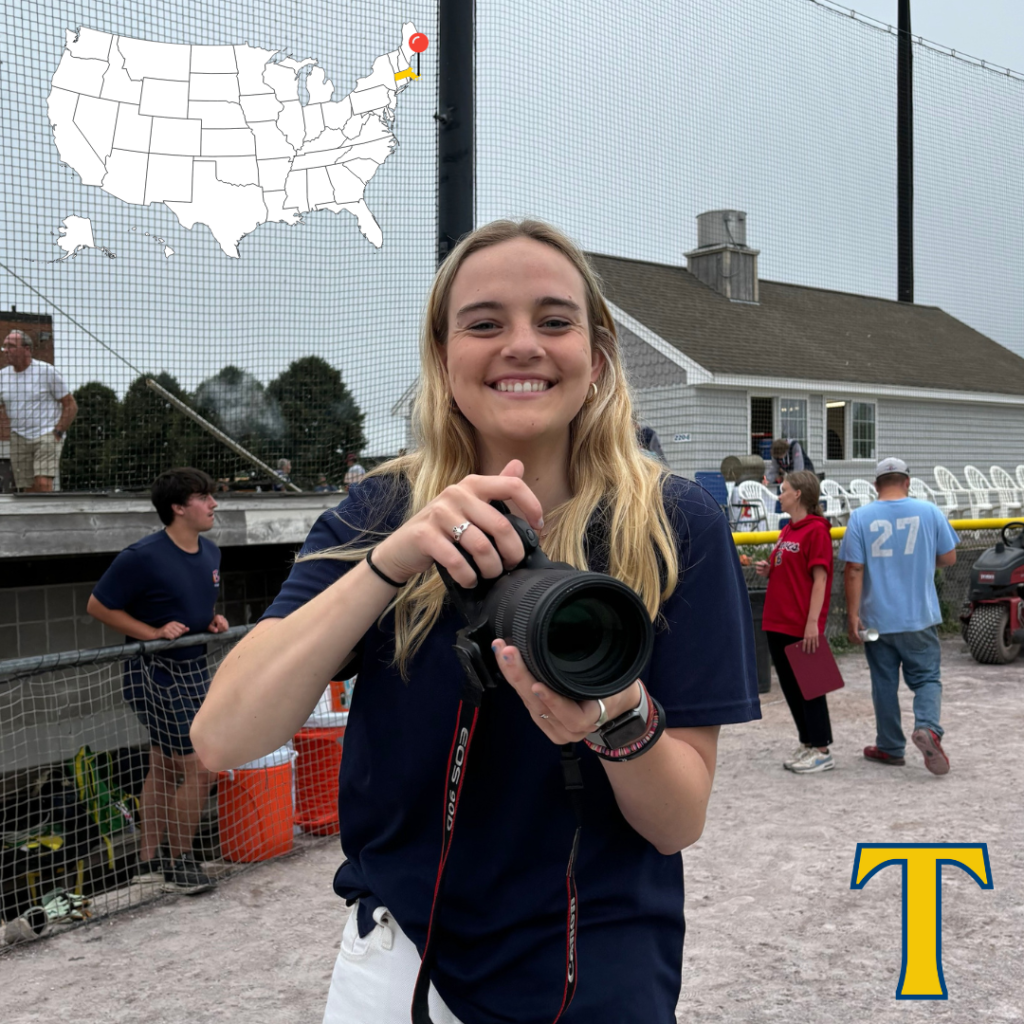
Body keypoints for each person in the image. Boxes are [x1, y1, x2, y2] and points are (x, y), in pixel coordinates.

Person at [192, 219, 761, 1024]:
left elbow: (676, 823)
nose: (521, 345)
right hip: (402, 955)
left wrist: (612, 717)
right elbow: (222, 737)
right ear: (444, 358)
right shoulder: (381, 510)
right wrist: (396, 558)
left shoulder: (673, 523)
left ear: (596, 359)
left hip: (597, 960)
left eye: (555, 321)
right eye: (485, 323)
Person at [87, 468, 229, 893]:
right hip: (155, 675)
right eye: (204, 497)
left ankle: (148, 861)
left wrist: (211, 621)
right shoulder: (142, 556)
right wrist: (151, 633)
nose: (213, 504)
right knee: (201, 769)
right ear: (178, 507)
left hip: (193, 671)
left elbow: (191, 604)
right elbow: (98, 605)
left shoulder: (211, 552)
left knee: (165, 768)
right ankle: (179, 863)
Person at [839, 457, 959, 775]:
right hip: (920, 616)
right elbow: (949, 556)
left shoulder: (861, 518)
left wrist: (852, 616)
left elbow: (853, 569)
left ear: (876, 486)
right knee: (927, 678)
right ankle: (928, 728)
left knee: (884, 682)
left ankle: (890, 747)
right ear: (907, 482)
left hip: (877, 621)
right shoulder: (930, 512)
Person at [755, 470, 835, 773]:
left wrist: (813, 622)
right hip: (777, 620)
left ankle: (822, 749)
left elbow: (820, 579)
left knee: (811, 687)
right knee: (790, 687)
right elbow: (787, 567)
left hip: (801, 624)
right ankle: (807, 742)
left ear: (798, 494)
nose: (780, 494)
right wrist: (769, 569)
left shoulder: (816, 531)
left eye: (784, 489)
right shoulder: (788, 529)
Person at [0, 330, 78, 492]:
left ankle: (49, 516)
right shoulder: (2, 377)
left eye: (11, 346)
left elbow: (70, 405)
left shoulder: (46, 371)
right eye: (4, 346)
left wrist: (57, 433)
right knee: (27, 488)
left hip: (46, 434)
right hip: (18, 437)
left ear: (27, 349)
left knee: (43, 484)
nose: (6, 350)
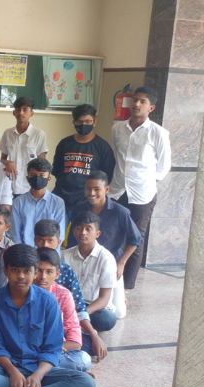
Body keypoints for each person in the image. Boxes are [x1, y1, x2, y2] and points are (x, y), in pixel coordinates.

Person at [0, 245, 96, 387]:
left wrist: (38, 375)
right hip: (7, 367)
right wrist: (13, 372)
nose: (21, 276)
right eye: (15, 270)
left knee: (86, 383)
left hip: (41, 368)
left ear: (35, 273)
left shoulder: (48, 301)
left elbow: (52, 348)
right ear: (5, 271)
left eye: (27, 271)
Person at [109, 86, 171, 290]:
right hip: (118, 190)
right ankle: (108, 279)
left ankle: (127, 285)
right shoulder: (117, 128)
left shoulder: (158, 133)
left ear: (151, 107)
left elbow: (164, 166)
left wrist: (147, 181)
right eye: (135, 100)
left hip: (142, 193)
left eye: (142, 102)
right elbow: (118, 157)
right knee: (112, 233)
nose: (136, 104)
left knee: (136, 238)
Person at [34, 219, 108, 363]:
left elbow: (79, 307)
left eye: (50, 241)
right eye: (41, 240)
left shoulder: (65, 271)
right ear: (35, 241)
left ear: (58, 242)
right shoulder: (26, 268)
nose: (45, 245)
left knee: (84, 354)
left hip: (61, 330)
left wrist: (94, 335)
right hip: (31, 337)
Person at [68, 171, 141, 282]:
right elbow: (72, 238)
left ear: (106, 189)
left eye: (97, 189)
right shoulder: (79, 209)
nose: (92, 193)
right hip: (83, 263)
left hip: (111, 263)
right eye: (88, 188)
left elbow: (135, 239)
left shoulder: (120, 212)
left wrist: (121, 263)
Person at [34, 248, 91, 372]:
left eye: (49, 272)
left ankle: (39, 369)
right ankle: (49, 371)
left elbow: (74, 337)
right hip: (27, 350)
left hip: (55, 350)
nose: (43, 277)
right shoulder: (22, 292)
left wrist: (55, 349)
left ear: (57, 274)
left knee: (83, 359)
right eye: (39, 271)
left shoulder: (63, 295)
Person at [52, 104, 115, 214]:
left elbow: (106, 176)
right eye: (79, 121)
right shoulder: (64, 143)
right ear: (74, 123)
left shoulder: (103, 147)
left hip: (87, 203)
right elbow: (57, 170)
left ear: (94, 122)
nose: (83, 124)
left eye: (88, 121)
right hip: (61, 200)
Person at [62, 212, 119, 333]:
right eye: (79, 228)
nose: (83, 233)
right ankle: (79, 326)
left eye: (88, 229)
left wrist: (81, 314)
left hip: (94, 307)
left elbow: (104, 298)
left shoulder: (106, 258)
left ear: (97, 233)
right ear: (74, 232)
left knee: (107, 319)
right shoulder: (66, 255)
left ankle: (74, 324)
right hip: (71, 303)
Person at [0, 97, 48, 197]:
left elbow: (42, 165)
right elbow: (2, 159)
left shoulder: (39, 134)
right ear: (14, 112)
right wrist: (8, 163)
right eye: (18, 109)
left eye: (25, 109)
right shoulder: (8, 133)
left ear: (31, 113)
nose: (21, 113)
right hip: (10, 187)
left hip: (30, 188)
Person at [11, 158, 65, 245]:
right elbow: (15, 234)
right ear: (27, 178)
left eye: (42, 175)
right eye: (33, 175)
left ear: (49, 179)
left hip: (49, 249)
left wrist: (49, 249)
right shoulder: (18, 202)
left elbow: (60, 234)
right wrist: (22, 251)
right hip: (25, 250)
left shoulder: (58, 202)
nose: (37, 178)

= WORK ITEM =
Begin at the line that has "left knee: (107, 319)" in the entries above; stop after the line that has "right wrist: (22, 251)". Transcribe exactly those lines and no others.

= ANSWER BELOW =
left knee: (107, 319)
right shoulder: (66, 255)
left ankle: (74, 324)
right hip: (71, 303)
Person at [0, 97, 48, 197]:
left elbow: (42, 165)
right elbow: (2, 159)
left shoulder: (39, 134)
right ear: (14, 112)
right wrist: (8, 163)
right eye: (18, 109)
left eye: (25, 109)
right shoulder: (8, 133)
left ear: (31, 113)
nose: (21, 113)
right hip: (10, 187)
left hip: (30, 188)
Person at [11, 158, 65, 245]:
right elbow: (15, 234)
right ear: (27, 178)
left eye: (42, 175)
right eye: (33, 175)
left ear: (49, 179)
left hip: (49, 249)
left wrist: (49, 249)
right shoulder: (18, 202)
left elbow: (60, 234)
right wrist: (22, 251)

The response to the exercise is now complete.